Thursday 18 December 2014

Weak investment, trade drive second quarter contraction in German economy

Published 01/09/2014 | 09:08

ECB President Mario Draghi Announces Interest Rate Decision...Pedestrians pass a euro sign sculpture outside the headquarters of the European Central Bank (ECB) in Frankfurt, Germany, on Wednesday, March 5, 2014. A month after saying he needs more data to make a decision, stronger-than-expected output and inflation and rising economic confidence might spare the European Central Bank president for now from radical steps such as negative rates. Photographer: Ralph Orlowski/Bloomberg...I
The Euro sculpture outside ECB headquarters in Frankfurt.

Weak investment spending and slow trade led Germany to contract for the first time in over a year in the second quarter, data showed, suggesting Europe's largest economy is running out of steam just as the impact of the crisis in Ukraine starts to bite.

Germany's Federal Statistics Office has confirmed an earlier estimate showing a 0.2pc contraction in seasonally-adjusted gross domestic product (GDP) on the quarter.

The disappointing performance of an economy once considered the last bastion of growth in a sickly euro zone echoed the region's second and third largest economies, France and Italy, which respectively stagnated and fell back into recession over the same period.

"The second-quarter contraction was a reaction to the strong first quarter so I think we'll return to moderate positive growth in the third ... but there's no shortage of uncertainty factors at the moment," said Thilo Heidrich, an economist at Postbank, referring to the standoff between Moscow and the West over Ukraine and the crisis in Iraq.

Gross capital investment in Germany fell by 2.3pc and construction investment dropped by 4.2pc, in part due to a mild winter which boosted building activity in the first quarter.

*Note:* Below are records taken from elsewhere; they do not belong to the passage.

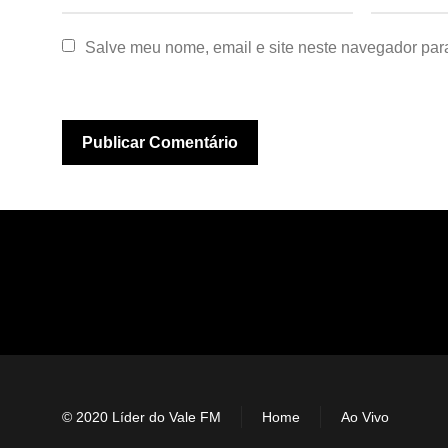
Salve meu nome, email e site neste navegador par
© 2020 Líder do Vale FM
Home
Ao Vivo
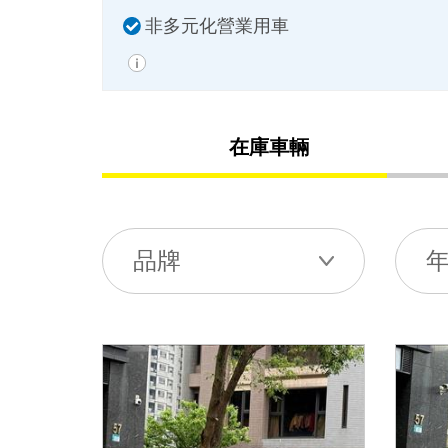
非多元化營業用車
在庫車輛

Heidrich said a 0.4pc drop in plant and equipment spending could be partly due to the Ukraine crisis and sanctions against Russia.

Foreign trade, traditionally the driver of German economic growth, subtracted 0.2 percentage points from growth while private consumption and inventories made a positive contribution.

"The domestic economy will be responsible for growth this year and it's possible that exports will suffer a bit more due to the Ukraine crisis and trade sanctions," said Heidrich.

The finance ministry has partly blamed the second-quarter contraction on the Ukraine crisis and sanctions against Russia.

Economy Minister Sigmar Gabriel has said GDP will probably increase in the remainder of 2014.

But some economists expect the second-quarter weakness to carry through into the third quarter, with the Ifo institute estimating growth will be "close to zero" in the third quarter while the DIW institute has warned of the danger of recession.

Recent data has been mixed, with business and investor morale souring while industrial orders have tumbled and joblessness has risen. Exports and output have, however, risen modestly.